Face à cette situation, au niveau global comme au niveau local, la SOLIDARITE est la réponse la plus appropriée. Non à une société où les riches deviennent de plus en plus riches, pendant que les pauvres sont plus nombreux et démunis, avec un patronat français qui ne trouve rien de mieux que de demander une baisse du SMIC.

Localement, cette notion de solidarité relève aussi d’un combat quotidien. Après 6 mois de mandat de la nouvelle majorité, il est trop tôt parler de résultats. Mais les choix et décisions prises aujourd’hui déterminent les résultats de demain. Il en va ainsi de l’emploi d’agents sur certains postes, alors qu’ils n’en disposent pas les compétences requises. De l’abandon de l’urbanisation et de la création d’un parc sur la côte d’Ecancourt, qui allaient créer, à moindre frais, un lien entre le village et le plateau. Va-t-il rester « no man’s land » où les ordures croisent les déchets ? Que dire de l’entretien des chaussées, dont le budget a été réduit ? Qu’en est-il de l’attention apportée aux jeunes ? En dehors d’un local, le respect des jeunes passe aussi par la qualité de leurs interlocuteurs, le soutien à l’emploi, à la culture, au logement…

La notion de « Solidarité » devrait aussi guider le choix de l’emplacement d’une mosquée, notamment dans un environnement où des personnes voudraient assimiler une « secte de terroristes » aux citoyens musulmans.
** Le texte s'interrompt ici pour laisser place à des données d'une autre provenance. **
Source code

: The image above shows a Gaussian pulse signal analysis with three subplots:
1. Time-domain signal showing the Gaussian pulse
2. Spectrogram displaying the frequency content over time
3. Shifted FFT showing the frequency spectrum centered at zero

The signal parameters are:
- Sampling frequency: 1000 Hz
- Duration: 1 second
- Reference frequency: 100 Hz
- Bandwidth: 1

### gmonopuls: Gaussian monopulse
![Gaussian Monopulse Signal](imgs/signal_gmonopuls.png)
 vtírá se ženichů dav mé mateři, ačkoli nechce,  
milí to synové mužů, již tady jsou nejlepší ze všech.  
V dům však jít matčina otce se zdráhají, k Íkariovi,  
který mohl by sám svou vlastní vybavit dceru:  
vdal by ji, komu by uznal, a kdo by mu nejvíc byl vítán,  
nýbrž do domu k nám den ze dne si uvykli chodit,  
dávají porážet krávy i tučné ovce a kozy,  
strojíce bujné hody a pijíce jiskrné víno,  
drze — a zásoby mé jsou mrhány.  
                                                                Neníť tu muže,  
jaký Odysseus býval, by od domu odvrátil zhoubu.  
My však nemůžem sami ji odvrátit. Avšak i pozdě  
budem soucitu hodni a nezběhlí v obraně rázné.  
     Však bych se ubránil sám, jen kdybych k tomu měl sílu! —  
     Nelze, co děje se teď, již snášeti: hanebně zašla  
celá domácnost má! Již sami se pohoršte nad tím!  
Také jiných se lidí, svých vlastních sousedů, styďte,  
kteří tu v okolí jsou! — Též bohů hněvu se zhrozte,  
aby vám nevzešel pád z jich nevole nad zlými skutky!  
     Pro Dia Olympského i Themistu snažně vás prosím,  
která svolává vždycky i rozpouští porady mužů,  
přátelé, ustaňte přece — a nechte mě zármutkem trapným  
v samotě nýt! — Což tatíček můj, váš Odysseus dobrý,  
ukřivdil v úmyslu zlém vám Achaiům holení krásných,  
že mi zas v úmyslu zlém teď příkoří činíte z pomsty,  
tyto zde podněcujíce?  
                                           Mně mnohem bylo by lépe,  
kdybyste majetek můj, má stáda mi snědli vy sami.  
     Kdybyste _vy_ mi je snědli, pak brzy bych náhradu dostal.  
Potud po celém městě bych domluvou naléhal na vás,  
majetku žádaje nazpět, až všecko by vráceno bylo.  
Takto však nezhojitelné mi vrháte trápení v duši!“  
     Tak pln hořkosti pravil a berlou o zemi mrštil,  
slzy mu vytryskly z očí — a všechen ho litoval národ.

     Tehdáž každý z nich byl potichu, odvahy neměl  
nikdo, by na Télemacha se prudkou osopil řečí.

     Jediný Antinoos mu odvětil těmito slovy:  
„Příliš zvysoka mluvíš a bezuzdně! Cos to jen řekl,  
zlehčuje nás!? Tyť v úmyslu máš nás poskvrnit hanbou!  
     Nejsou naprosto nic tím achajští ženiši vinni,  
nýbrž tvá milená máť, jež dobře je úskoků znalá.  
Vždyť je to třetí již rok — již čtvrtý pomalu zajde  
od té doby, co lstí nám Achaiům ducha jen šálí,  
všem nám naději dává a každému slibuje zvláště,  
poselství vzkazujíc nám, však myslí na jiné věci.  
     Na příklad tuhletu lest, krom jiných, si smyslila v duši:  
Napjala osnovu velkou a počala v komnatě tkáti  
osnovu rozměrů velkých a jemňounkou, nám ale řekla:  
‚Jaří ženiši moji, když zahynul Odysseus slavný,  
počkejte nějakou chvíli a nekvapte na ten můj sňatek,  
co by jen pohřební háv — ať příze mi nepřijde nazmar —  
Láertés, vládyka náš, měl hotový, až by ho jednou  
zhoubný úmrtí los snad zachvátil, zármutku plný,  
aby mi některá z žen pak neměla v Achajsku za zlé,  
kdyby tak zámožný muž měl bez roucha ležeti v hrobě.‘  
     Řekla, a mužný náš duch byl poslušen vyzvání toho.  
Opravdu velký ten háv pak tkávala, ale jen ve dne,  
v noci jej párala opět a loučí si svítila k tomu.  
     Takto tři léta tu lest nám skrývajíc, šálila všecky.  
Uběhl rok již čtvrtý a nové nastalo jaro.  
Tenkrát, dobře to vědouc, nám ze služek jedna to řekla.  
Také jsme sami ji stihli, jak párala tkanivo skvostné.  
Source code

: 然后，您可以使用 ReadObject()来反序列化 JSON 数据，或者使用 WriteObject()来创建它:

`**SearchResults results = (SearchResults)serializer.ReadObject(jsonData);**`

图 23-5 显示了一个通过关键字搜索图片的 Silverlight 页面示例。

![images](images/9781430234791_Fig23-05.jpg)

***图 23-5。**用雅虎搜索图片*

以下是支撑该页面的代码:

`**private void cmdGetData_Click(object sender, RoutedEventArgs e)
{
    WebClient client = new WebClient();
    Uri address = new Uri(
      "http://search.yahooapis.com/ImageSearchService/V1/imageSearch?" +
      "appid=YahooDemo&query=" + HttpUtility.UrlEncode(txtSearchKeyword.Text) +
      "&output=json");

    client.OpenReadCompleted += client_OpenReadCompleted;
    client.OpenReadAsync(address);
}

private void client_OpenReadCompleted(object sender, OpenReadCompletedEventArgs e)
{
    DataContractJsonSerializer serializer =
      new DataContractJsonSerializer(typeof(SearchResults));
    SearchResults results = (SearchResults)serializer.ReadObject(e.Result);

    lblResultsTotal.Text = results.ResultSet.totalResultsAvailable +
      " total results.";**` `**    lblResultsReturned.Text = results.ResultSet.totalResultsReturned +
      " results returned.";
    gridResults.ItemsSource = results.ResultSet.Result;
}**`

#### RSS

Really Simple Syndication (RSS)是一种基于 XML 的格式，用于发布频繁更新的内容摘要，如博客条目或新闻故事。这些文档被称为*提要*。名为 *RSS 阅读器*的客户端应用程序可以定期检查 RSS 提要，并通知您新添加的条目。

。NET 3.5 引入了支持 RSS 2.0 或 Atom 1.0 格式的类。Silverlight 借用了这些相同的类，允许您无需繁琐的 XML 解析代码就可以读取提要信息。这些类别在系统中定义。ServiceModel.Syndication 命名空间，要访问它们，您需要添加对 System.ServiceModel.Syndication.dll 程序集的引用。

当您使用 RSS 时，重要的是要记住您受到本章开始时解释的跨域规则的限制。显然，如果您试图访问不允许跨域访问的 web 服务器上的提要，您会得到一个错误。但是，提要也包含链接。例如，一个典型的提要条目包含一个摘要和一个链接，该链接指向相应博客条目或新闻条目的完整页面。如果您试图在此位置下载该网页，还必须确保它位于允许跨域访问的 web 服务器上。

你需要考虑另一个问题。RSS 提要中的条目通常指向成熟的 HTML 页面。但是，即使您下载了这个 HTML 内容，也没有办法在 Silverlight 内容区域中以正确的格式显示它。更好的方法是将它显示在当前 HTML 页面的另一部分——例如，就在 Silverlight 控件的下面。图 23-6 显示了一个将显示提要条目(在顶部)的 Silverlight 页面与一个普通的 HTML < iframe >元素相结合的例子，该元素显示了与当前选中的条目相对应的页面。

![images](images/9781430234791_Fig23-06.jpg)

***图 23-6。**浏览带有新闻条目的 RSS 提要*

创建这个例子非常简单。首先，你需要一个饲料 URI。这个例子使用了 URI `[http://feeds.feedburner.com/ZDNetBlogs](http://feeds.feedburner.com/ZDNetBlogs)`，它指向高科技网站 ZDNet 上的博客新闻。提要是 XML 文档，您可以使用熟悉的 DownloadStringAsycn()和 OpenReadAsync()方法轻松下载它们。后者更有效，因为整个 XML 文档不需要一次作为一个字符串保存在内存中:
Un tel édifice doit être la fierté de toute une ville, dans un lieu favorisant rencontres et échanges, reconnaissance culturelle, gage du meilleur vivre ensemble pour les générations à  venir.

Pour terminer, peut-être est-ce une habitude à droite de ne pas savoir compter ? Quand Mr Veyrine annonce, dans le vivre à Jouy de septembre, qu’il a trouvé un déficit alors que toutes les recettes de 2013 n’avaient pas été perçues par la ville, il oublie qu’il se retrouve à gérer  une ville riche de tout le patrimoine créé ou rénové depuis 6 ans, avec un taux d’imposition et d’endettement dans les plus bas, de l’agglomération. C’est sans doute pour cela qu’il se prive de 910 000€ de recettes d’investissement prévues au budget primitif 2014...

Pour « continuons ensemble »

Janine MAUPERTUIS, Éric LOBRY, Valérie ZWILLING, Bernard MAILLARD, Samir TAMINE, Bernadette HOEL.